Reproduce each line below precisely. Drop the pictures.

--- EXERCISE MATERIAL ---

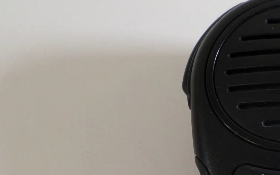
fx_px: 458
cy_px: 200
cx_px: 288
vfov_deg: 20.5
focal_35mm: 60
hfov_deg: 31.2
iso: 80
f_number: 2.5
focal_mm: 4.5
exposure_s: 1/30
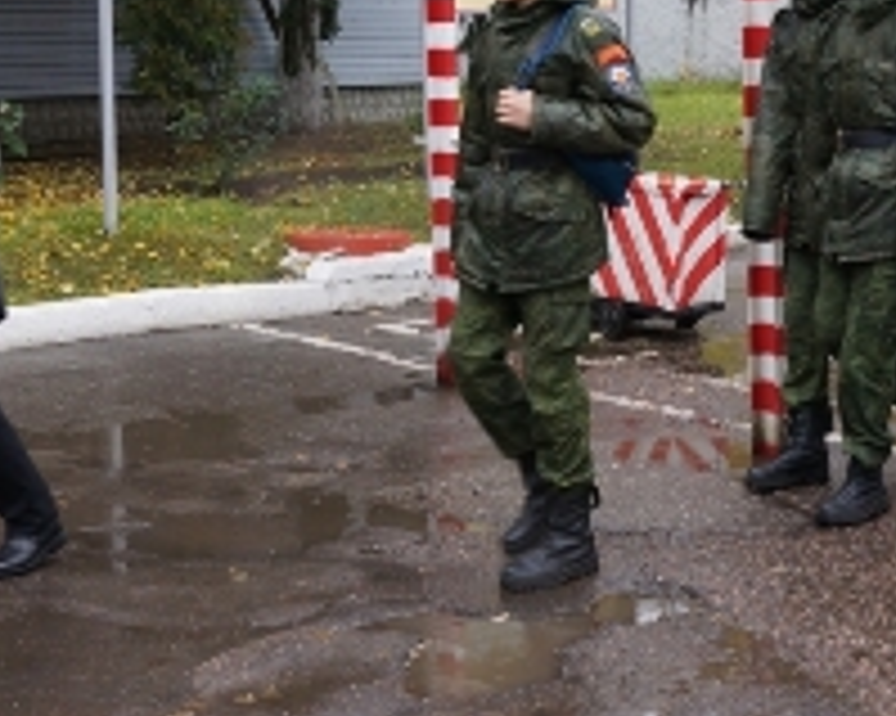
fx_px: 2014
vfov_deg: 19.9
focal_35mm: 76
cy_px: 142
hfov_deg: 24.8
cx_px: 689
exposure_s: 1/125
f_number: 5.6
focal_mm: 24
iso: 400
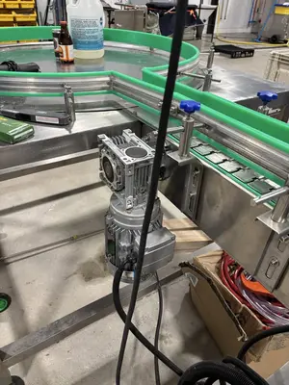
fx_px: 289
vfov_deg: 67.3
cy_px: 192
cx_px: 144
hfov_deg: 53.1
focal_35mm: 26
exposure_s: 1/60
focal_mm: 6
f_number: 1.6
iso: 160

---

* [PROBLEM SOLUTION]
fx_px: 458
cy_px: 200
cx_px: 288
vfov_deg: 20.5
focal_35mm: 60
hfov_deg: 31.2
iso: 80
f_number: 2.5
focal_mm: 4.5
exposure_s: 1/30
fx_px: 2014
vfov_deg: 19.9
focal_35mm: 76
cy_px: 142
hfov_deg: 24.8
cx_px: 689
exposure_s: 1/125
f_number: 5.6
focal_mm: 24
iso: 400
fx_px: 289
vfov_deg: 67.3
cy_px: 192
cx_px: 144
hfov_deg: 53.1
focal_35mm: 26
exposure_s: 1/60
focal_mm: 6
f_number: 1.6
iso: 160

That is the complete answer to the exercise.